*** Begin section ***
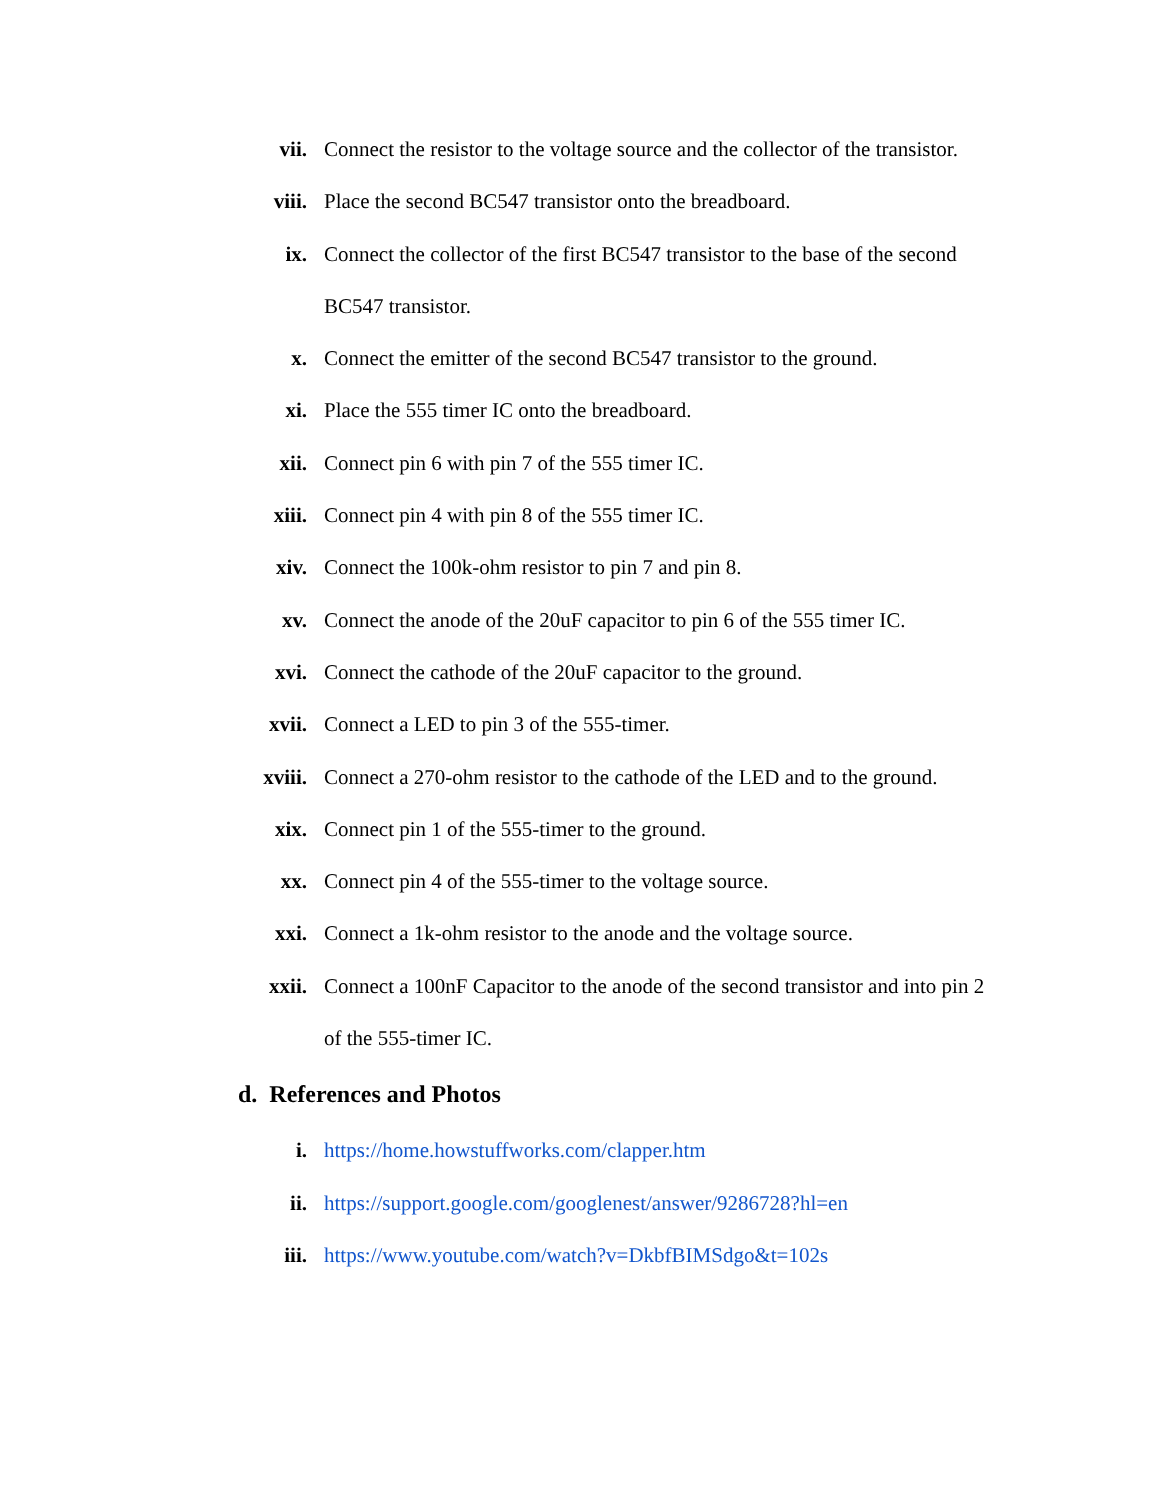vii. Connect the resistor to the voltage source and the collector of the transistor.
viii. Place the second BC547 transistor onto the breadboard.
ix. Connect the collector of the first BC547 transistor to the base of the second BC547 transistor.
x. Connect the emitter of the second BC547 transistor to the ground.
xi. Place the 555 timer IC onto the breadboard.
xii. Connect pin 6 with pin 7 of the 555 timer IC.
xiii. Connect pin 4 with pin 8 of the 555 timer IC.
xiv. Connect the 100k-ohm resistor to pin 7 and pin 8.
xv. Connect the anode of the 20uF capacitor to pin 6 of the 555 timer IC.
xvi. Connect the cathode of the 20uF capacitor to the ground.
xvii. Connect a LED to pin 3 of the 555-timer.
xviii. Connect a 270-ohm resistor to the cathode of the LED and to the ground.
xix. Connect pin 1 of the 555-timer to the ground.
xx. Connect pin 4 of the 555-timer to the voltage source.
xxi. Connect a 1k-ohm resistor to the anode and the voltage source.
xxii. Connect a 100nF Capacitor to the anode of the second transistor and into pin 2 of the 555-timer IC.
d. References and Photos
i. https://home.howstuffworks.com/clapper.htm
ii. https://support.google.com/googlenest/answer/9286728?hl=en
iii. https://www.youtube.com/watch?v=DkbfBIMSdgo&t=102s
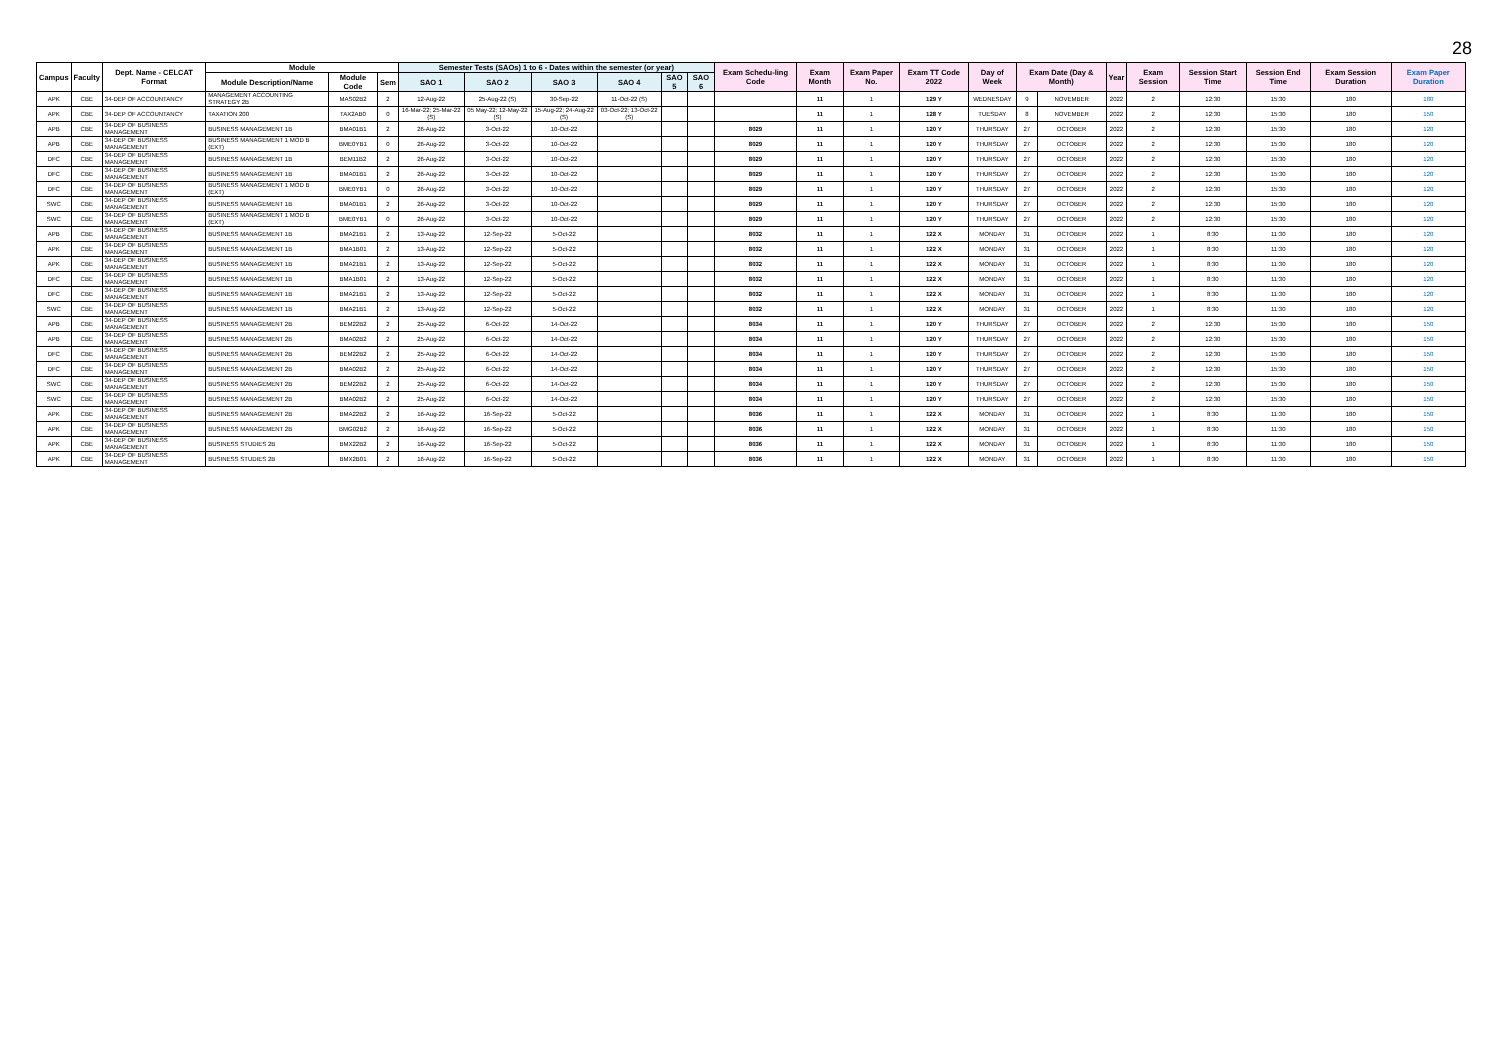28
| Campus | Faculty | Dept. Name - CELCAT Format | Module | | | Semester Tests (SAOs) 1 to 6 - Dates within the semester (or year) | | | | | | Exam Schedu-ling Code | Exam Month | Exam Paper No. | Exam TT Code 2022 | Day of Week | Exam Date (Day & Month) | | Year | Exam Session | Session Start Time | Session End Time | Exam Session Duration | Exam Paper Duration |
| --- | --- | --- | --- | --- | --- | --- | --- | --- | --- | --- | --- | --- | --- | --- | --- | --- | --- | --- | --- | --- | --- | --- | --- | --- |
| | | | Module Description/Name | Module Code | Sem | SAO 1 | SAO 2 | SAO 3 | SAO 4 | SAO 5 | SAO 6 | | | | | | | | | | | | | |
| APK | CBE | 34-DEP OF ACCOUNTANCY | MANAGEMENT ACCOUNTING STRATEGY 2B | MAS02B2 | 2 | 12-Aug-22 | 25-Aug-22 (S) | 30-Sep-22 | 11-Oct-22 (S) | | | | 11 | 1 | 129 Y | WEDNESDAY | 9 | NOVEMBER | 2022 | 2 | 12:30 | 15:30 | 180 | 180 |
| APK | CBE | 34-DEP OF ACCOUNTANCY | TAXATION 200 | TAX2AB0 | 0 | 16-Mar-22; 25-Mar-22 (S) | 05 May-22; 12-May-22 (S) | 15-Aug-22; 24-Aug-22 (S) | 03-Oct-22; 13-Oct-22 (S) | | | | 11 | 1 | 128 Y | TUESDAY | 8 | NOVEMBER | 2022 | 2 | 12:30 | 15:30 | 180 | 150 |
| APB | CBE | 34-DEP OF BUSINESS MANAGEMENT | BUSINESS MANAGEMENT 1B | BMA01B1 | 2 | 26-Aug-22 | 3-Oct-22 | 10-Oct-22 | | | | 8029 | 11 | 1 | 120 Y | THURSDAY | 27 | OCTOBER | 2022 | 2 | 12:30 | 15:30 | 180 | 120 |
| APB | CBE | 34-DEP OF BUSINESS MANAGEMENT | BUSINESS MANAGEMENT 1 MOD B (EXT) | BME0YB1 | 0 | 26-Aug-22 | 3-Oct-22 | 10-Oct-22 | | | | 8029 | 11 | 1 | 120 Y | THURSDAY | 27 | OCTOBER | 2022 | 2 | 12:30 | 15:30 | 180 | 120 |
| DFC | CBE | 34-DEP OF BUSINESS MANAGEMENT | BUSINESS MANAGEMENT 1B | BEM11B2 | 2 | 26-Aug-22 | 3-Oct-22 | 10-Oct-22 | | | | 8029 | 11 | 1 | 120 Y | THURSDAY | 27 | OCTOBER | 2022 | 2 | 12:30 | 15:30 | 180 | 120 |
| DFC | CBE | 34-DEP OF BUSINESS MANAGEMENT | BUSINESS MANAGEMENT 1B | BMA01B1 | 2 | 26-Aug-22 | 3-Oct-22 | 10-Oct-22 | | | | 8029 | 11 | 1 | 120 Y | THURSDAY | 27 | OCTOBER | 2022 | 2 | 12:30 | 15:30 | 180 | 120 |
| DFC | CBE | 34-DEP OF BUSINESS MANAGEMENT | BUSINESS MANAGEMENT 1 MOD B (EXT) | BME0YB1 | 0 | 26-Aug-22 | 3-Oct-22 | 10-Oct-22 | | | | 8029 | 11 | 1 | 120 Y | THURSDAY | 27 | OCTOBER | 2022 | 2 | 12:30 | 15:30 | 180 | 120 |
| SWC | CBE | 34-DEP OF BUSINESS MANAGEMENT | BUSINESS MANAGEMENT 1B | BMA01B1 | 2 | 26-Aug-22 | 3-Oct-22 | 10-Oct-22 | | | | 8029 | 11 | 1 | 120 Y | THURSDAY | 27 | OCTOBER | 2022 | 2 | 12:30 | 15:30 | 180 | 120 |
| SWC | CBE | 34-DEP OF BUSINESS MANAGEMENT | BUSINESS MANAGEMENT 1 MOD B (EXT) | BME0YB1 | 0 | 26-Aug-22 | 3-Oct-22 | 10-Oct-22 | | | | 8029 | 11 | 1 | 120 Y | THURSDAY | 27 | OCTOBER | 2022 | 2 | 12:30 | 15:30 | 180 | 120 |
| APB | CBE | 34-DEP OF BUSINESS MANAGEMENT | BUSINESS MANAGEMENT 1B | BMA21B1 | 2 | 13-Aug-22 | 12-Sep-22 | 5-Oct-22 | | | | 8032 | 11 | 1 | 122 X | MONDAY | 31 | OCTOBER | 2022 | 1 | 8:30 | 11:30 | 180 | 120 |
| APK | CBE | 34-DEP OF BUSINESS MANAGEMENT | BUSINESS MANAGEMENT 1B | BMA1B01 | 2 | 13-Aug-22 | 12-Sep-22 | 5-Oct-22 | | | | 8032 | 11 | 1 | 122 X | MONDAY | 31 | OCTOBER | 2022 | 1 | 8:30 | 11:30 | 180 | 120 |
| APK | CBE | 34-DEP OF BUSINESS MANAGEMENT | BUSINESS MANAGEMENT 1B | BMA21B1 | 2 | 13-Aug-22 | 12-Sep-22 | 5-Oct-22 | | | | 8032 | 11 | 1 | 122 X | MONDAY | 31 | OCTOBER | 2022 | 1 | 8:30 | 11:30 | 180 | 120 |
| DFC | CBE | 34-DEP OF BUSINESS MANAGEMENT | BUSINESS MANAGEMENT 1B | BMA1B01 | 2 | 13-Aug-22 | 12-Sep-22 | 5-Oct-22 | | | | 8032 | 11 | 1 | 122 X | MONDAY | 31 | OCTOBER | 2022 | 1 | 8:30 | 11:30 | 180 | 120 |
| DFC | CBE | 34-DEP OF BUSINESS MANAGEMENT | BUSINESS MANAGEMENT 1B | BMA21B1 | 2 | 13-Aug-22 | 12-Sep-22 | 5-Oct-22 | | | | 8032 | 11 | 1 | 122 X | MONDAY | 31 | OCTOBER | 2022 | 1 | 8:30 | 11:30 | 180 | 120 |
| SWC | CBE | 34-DEP OF BUSINESS MANAGEMENT | BUSINESS MANAGEMENT 1B | BMA21B1 | 2 | 13-Aug-22 | 12-Sep-22 | 5-Oct-22 | | | | 8032 | 11 | 1 | 122 X | MONDAY | 31 | OCTOBER | 2022 | 1 | 8:30 | 11:30 | 180 | 120 |
| APB | CBE | 34-DEP OF BUSINESS MANAGEMENT | BUSINESS MANAGEMENT 2B | BEM22B2 | 2 | 25-Aug-22 | 6-Oct-22 | 14-Oct-22 | | | | 8034 | 11 | 1 | 120 Y | THURSDAY | 27 | OCTOBER | 2022 | 2 | 12:30 | 15:30 | 180 | 150 |
| APB | CBE | 34-DEP OF BUSINESS MANAGEMENT | BUSINESS MANAGEMENT 2B | BMA02B2 | 2 | 25-Aug-22 | 6-Oct-22 | 14-Oct-22 | | | | 8034 | 11 | 1 | 120 Y | THURSDAY | 27 | OCTOBER | 2022 | 2 | 12:30 | 15:30 | 180 | 150 |
| DFC | CBE | 34-DEP OF BUSINESS MANAGEMENT | BUSINESS MANAGEMENT 2B | BEM22B2 | 2 | 25-Aug-22 | 6-Oct-22 | 14-Oct-22 | | | | 8034 | 11 | 1 | 120 Y | THURSDAY | 27 | OCTOBER | 2022 | 2 | 12:30 | 15:30 | 180 | 150 |
| DFC | CBE | 34-DEP OF BUSINESS MANAGEMENT | BUSINESS MANAGEMENT 2B | BMA02B2 | 2 | 25-Aug-22 | 6-Oct-22 | 14-Oct-22 | | | | 8034 | 11 | 1 | 120 Y | THURSDAY | 27 | OCTOBER | 2022 | 2 | 12:30 | 15:30 | 180 | 150 |
| SWC | CBE | 34-DEP OF BUSINESS MANAGEMENT | BUSINESS MANAGEMENT 2B | BEM22B2 | 2 | 25-Aug-22 | 6-Oct-22 | 14-Oct-22 | | | | 8034 | 11 | 1 | 120 Y | THURSDAY | 27 | OCTOBER | 2022 | 2 | 12:30 | 15:30 | 180 | 150 |
| SWC | CBE | 34-DEP OF BUSINESS MANAGEMENT | BUSINESS MANAGEMENT 2B | BMA02B2 | 2 | 25-Aug-22 | 6-Oct-22 | 14-Oct-22 | | | | 8034 | 11 | 1 | 120 Y | THURSDAY | 27 | OCTOBER | 2022 | 2 | 12:30 | 15:30 | 180 | 150 |
| APK | CBE | 34-DEP OF BUSINESS MANAGEMENT | BUSINESS MANAGEMENT 2B | BMA22B2 | 2 | 16-Aug-22 | 16-Sep-22 | 5-Oct-22 | | | | 8036 | 11 | 1 | 122 X | MONDAY | 31 | OCTOBER | 2022 | 1 | 8:30 | 11:30 | 180 | 150 |
| APK | CBE | 34-DEP OF BUSINESS MANAGEMENT | BUSINESS MANAGEMENT 2B | BMG02B2 | 2 | 16-Aug-22 | 16-Sep-22 | 5-Oct-22 | | | | 8036 | 11 | 1 | 122 X | MONDAY | 31 | OCTOBER | 2022 | 1 | 8:30 | 11:30 | 180 | 150 |
| APK | CBE | 34-DEP OF BUSINESS MANAGEMENT | BUSINESS STUDIES 2B | BMX22B2 | 2 | 16-Aug-22 | 16-Sep-22 | 5-Oct-22 | | | | 8036 | 11 | 1 | 122 X | MONDAY | 31 | OCTOBER | 2022 | 1 | 8:30 | 11:30 | 180 | 150 |
| APK | CBE | 34-DEP OF BUSINESS MANAGEMENT | BUSINESS STUDIES 2B | BMX2B01 | 2 | 16-Aug-22 | 16-Sep-22 | 5-Oct-22 | | | | 8036 | 11 | 1 | 122 X | MONDAY | 31 | OCTOBER | 2022 | 1 | 8:30 | 11:30 | 180 | 150 |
*** End section ***
Task: Find the word "Code" in the entries and show each line where it is found.

Response below:
| Campus | Faculty | Dept. Name - CELCAT Format | Module | | | Semester Tests (SAOs) 1 to 6 - Dates within the semester (or year) | | | | | | Exam Schedu-ling Code | Exam Month | Exam Paper No. | Exam TT Code 2022 | Day of Week | Exam Date (Day & Month) | | Year | Exam Session | Session Start Time | Session End Time | Exam Session Duration | Exam Paper Duration |
| | | | Module Description/Name | Module Code | Sem | SAO 1 | SAO 2 | SAO 3 | SAO 4 | SAO 5 | SAO 6 | | | | | | | | | | | | | |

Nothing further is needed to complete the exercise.